Lazybones
Hoagy Carmichael (1899–1981); Johnny Mercer (1909–1976)
For details about Johnny Mercer, see “I Remember You”, my 1942 song. Carmichael is another of my all-time heroes. He has a son, Hoagy Bix, who was born in 1938, the same year as me. The younger Hoagy was named for Bix Beiderbecke, a legendary cornet player and a close friend of the elder Hoagy. Beiderbecke was a severe alcoholic, who died at the age of 28. He was portrayed as a romantic hero in the novel “Young Man With A Horn”, which was made into a film with Kirk Douglas playing Beiderbecke. Also starring in the film were Lauren Bacall, Doris Day, and Carmichael himself.
American composer and author Alec Wilder described Carmichael as the “Most talented, inventive, sophisticated and jazz-oriented of all the great craftsmen” of pop songs in the first half of the 20th century. Many tasteless fools said he had a terrible voice and couldn’t sing. Carmichael described his voice as “Sounding the way a shaggy dog looks…I have Wabash [a river in Indiana] fog and sycamore twigs in my throat”. I adore his singing voice. “Buttermilk Sky” remains one of my all-time favorites. His best-known song is “Stardust”, but he also wrote and recorded “Hong Kong Blues”, “Georgia On My Mind”, and “Old Rocking Chair’s Got Me”. Besides “Lazybones”, Carmichael and Mercer wrote another all-time favorite, “Skylark”.

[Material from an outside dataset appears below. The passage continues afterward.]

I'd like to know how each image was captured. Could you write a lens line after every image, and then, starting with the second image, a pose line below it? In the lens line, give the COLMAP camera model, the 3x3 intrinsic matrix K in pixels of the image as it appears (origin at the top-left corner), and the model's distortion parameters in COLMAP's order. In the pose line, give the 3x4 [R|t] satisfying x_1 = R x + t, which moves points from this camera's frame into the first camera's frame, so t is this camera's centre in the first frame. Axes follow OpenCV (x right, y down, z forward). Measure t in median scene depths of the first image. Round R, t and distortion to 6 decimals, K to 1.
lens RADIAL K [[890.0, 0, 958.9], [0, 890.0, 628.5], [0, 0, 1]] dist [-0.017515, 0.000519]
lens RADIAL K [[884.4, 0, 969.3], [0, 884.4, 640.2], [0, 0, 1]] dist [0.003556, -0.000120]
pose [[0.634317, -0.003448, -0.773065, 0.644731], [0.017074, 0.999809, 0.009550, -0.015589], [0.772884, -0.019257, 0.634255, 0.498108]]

Let me add another strange detail, which regards the magnificent guitar part Charlie Hunter plays on this track. Charlie is the son of Robert Paterson Hunter, who introduced me to folk music, bluegrass, and the five-string banjo in 1956. That Rob Hunter is not to be confused with the magnificent Robert Hunter of Grateful Dead fame. Had I not met Helen Mitchell in San Francisco in the summer of 1959, I never would have followed her to New York the following October. Had I not done so, Rob would not have moved to New York also, and would not have gotten married to the mother of, eventually, Charlie. I know of eight people who would not have been born if I hadn’t come to New York when I did, including three of Michael Hurley’s five offspring. And this track wouldn’t have been graced with Charlie’s magnificent guitar part. Thank you, Helen! And Charlie, too!